Una conferma della tendenza evidenziata si coglie anche nel corpus di romanzi del PTLLIN, in cui troviamo un solo esempio di utopista come nome: “l’austero e ascetico utopista” (Pietro Citati, Tolstoj, 1984); tre occorrenze di utopistico/-i risalenti agli anni Cinquanta: “il gusto utopistico per le cose pratiche e precise” (Carlo Levi, L’orologio, 1951); “gli strumenti con cui fanno la guerra, tra primitivi puerili e utopistici” (Corrado Alvaro, Quasi una vita, 1951); “Tutto ciò [...] rendeva inverosimile, utopistico, un simile sogno” (Elsa Morante, L’isola di Arturo, 1957); cinque attestazioni di utopico/-a/-i negli anni Ottanta: “utopico futuro” (2 volte), “pensiero utopico” e “creazione utopica” (Claudio Magris, Danubio, 1987); “disegni [...] utopici” (Stanislao Nievo, Le isole del paradiso, 1987).

L’affermazione del Vocabolario Treccani circa la maggiore rarità di utopico rispetto a utopistico vale dunque solamente con riferimento al passato ed è ben possibile che oggi utopico venga anche riferito a persone.

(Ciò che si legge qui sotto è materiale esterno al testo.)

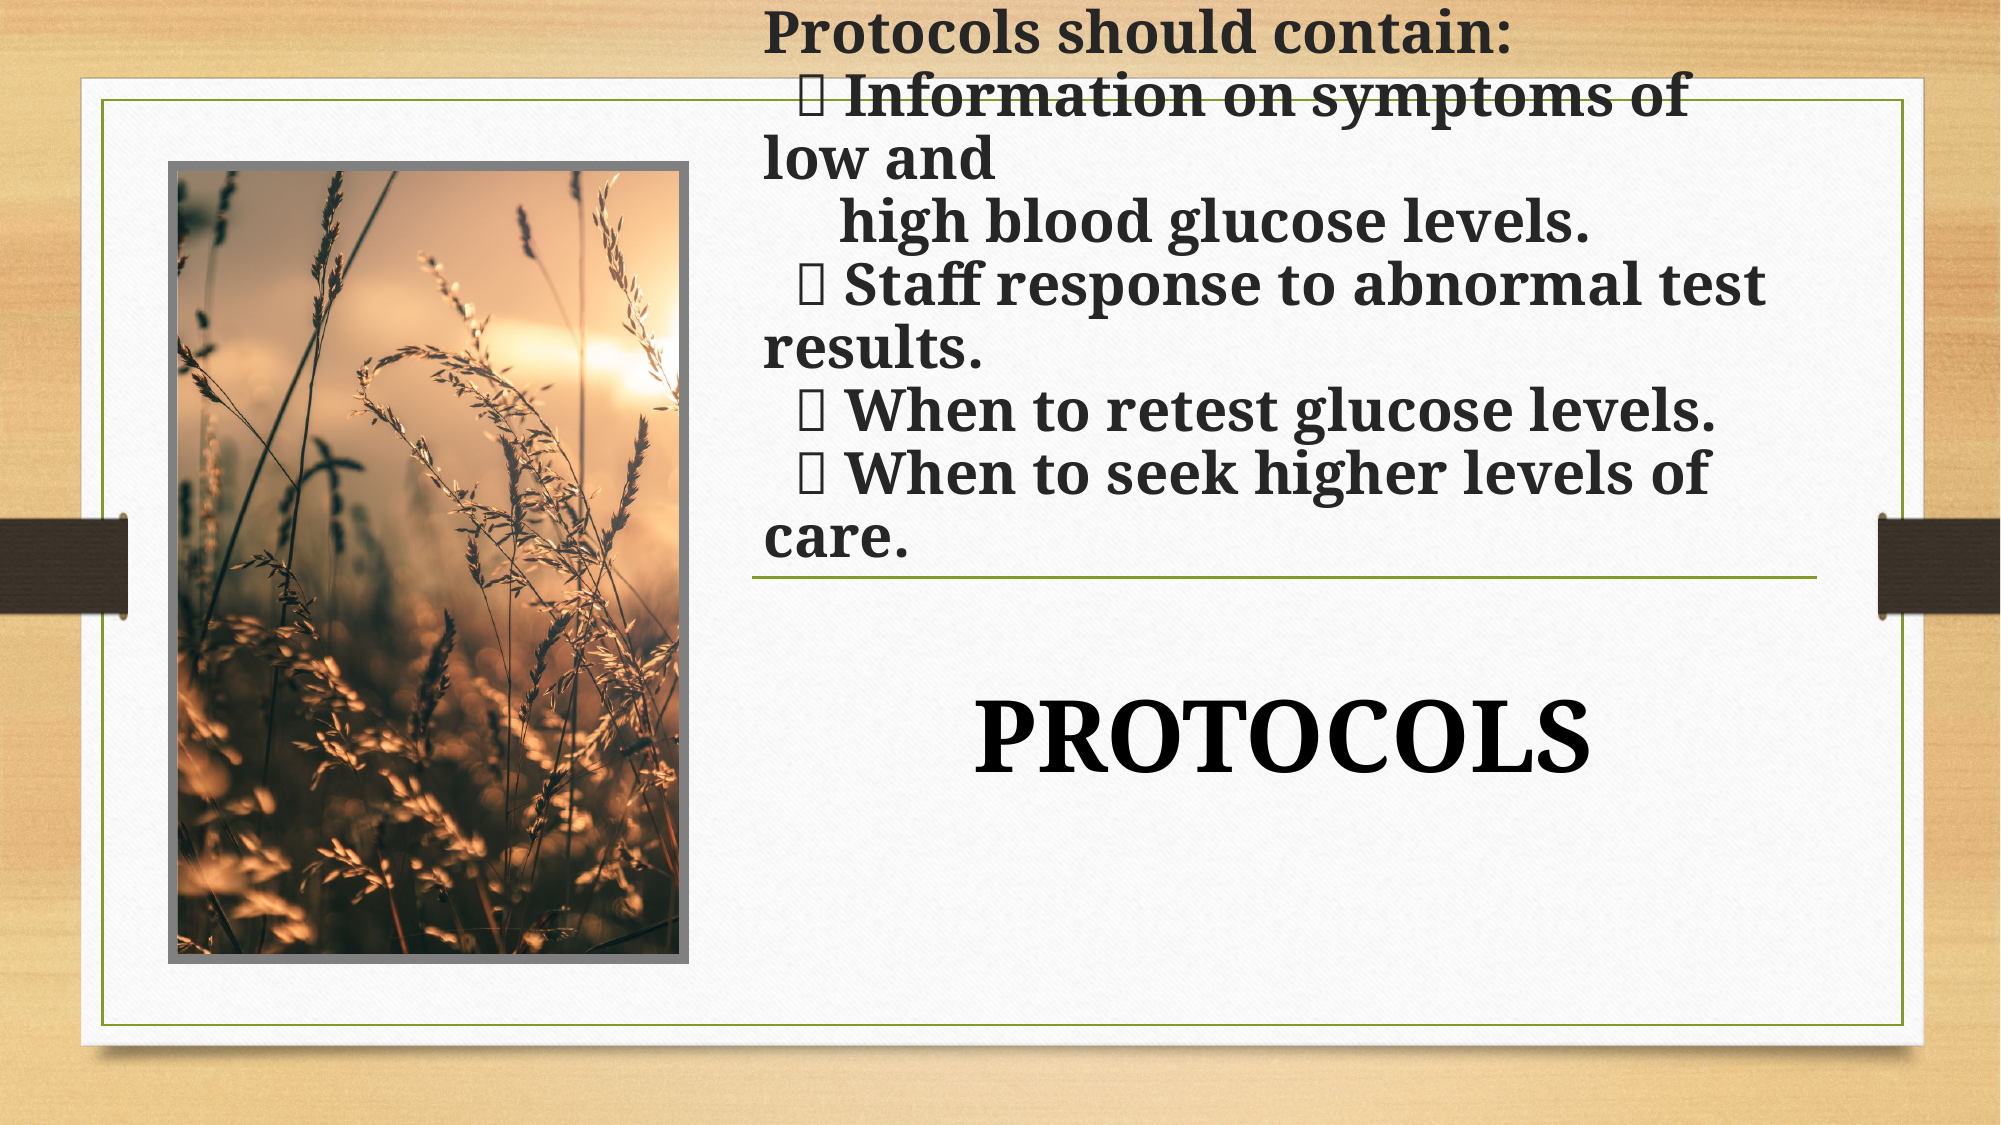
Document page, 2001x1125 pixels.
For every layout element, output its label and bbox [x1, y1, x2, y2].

Speriamo di non passare per utopisti se sconsigliamo quest’uso, indicandolo come improprio.


Nota bibliografica:

  • Bruno Migliorini, Appunti sulla lingua contemporanea, II. Il suffisso -istico, in “Cultura neolatina”, n.s., X (1931), pp. 976–984 (rist. in Bruno Migliorini, Saggi sulla lingua del Novecento, Firenze, Sansoni, 19633, pp. 99-144).
  • Charles Fache, L’aggettivazione dei nomi in -ista, in “Lingua nostra”, XXXIV, 1973, pp. 84-88.